NeMo Evaluator Launcher Quickstart#
Run reproducible evaluations against your own model endpoints. This guide shows the fastest path from a compatible endpoint to first results.
1) Install the launcher#
# Create and activate virtual environment
python3 -m venv venv
source venv/bin/activate
# Install NeMo Evaluator launcher
pip install nemo-evaluator-launcher
# Optional: Install with specific exporters
pip install "nemo-evaluator-launcher[mlflow,wandb,gsheets]" # All exporters
pip install "nemo-evaluator-launcher[mlflow]" # MLflow only
pip install "nemo-evaluator-launcher[wandb]" # W&B only
pip install "nemo-evaluator-launcher[gsheets]" # Google Sheets only
Requirements:
Python 3.10 to 3.13
Docker (for local execution)
Access to model endpoints (hosted or self-deployed)

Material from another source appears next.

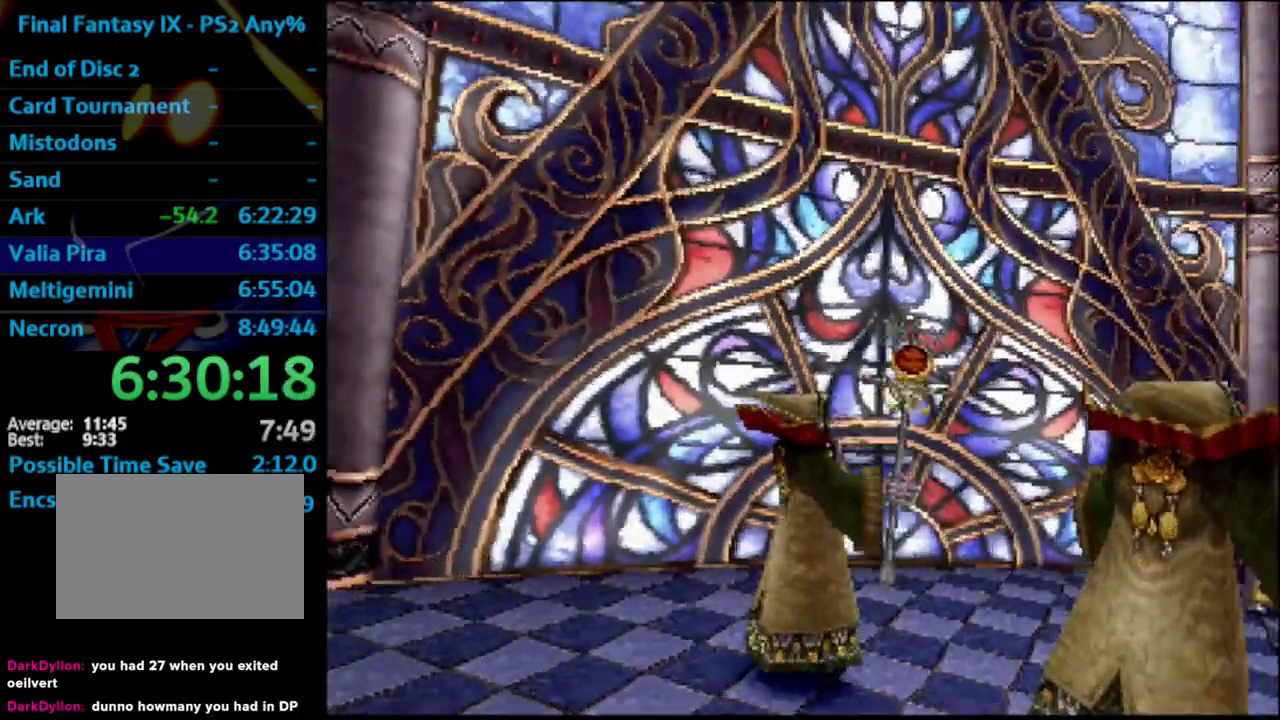
Gameplay with a controller (PlayStation layout); each line is a JSON object with the inputs held at the frame after it. "events" lists button and stick changes between this image and that frame as [ms after this image, input, new state], when the widget could be followed in between. Not read: L3 R3.
{"buttons": ["L1", "R1"], "left_stick": "center", "right_stick": "center", "events": [[200, "R1", "down"], [267, "L1", "down"]]}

2) Prerequisite: an OpenAI-compatible endpoint#
NeMo Evaluator sends OpenAI-compatible requests to your model during evaluation. You must have an endpoint that accepts either chat or completions API calls and can handle the evaluation load.
Hosted endpoints (fastest):
build.nvidia.com (ready-to-use hosted models): Hosted models expose OpenAI‑compatible APIs and work out of the box for evaluations — no hosting required. This is the fastest, least‑effort path to run evals across available endpoints.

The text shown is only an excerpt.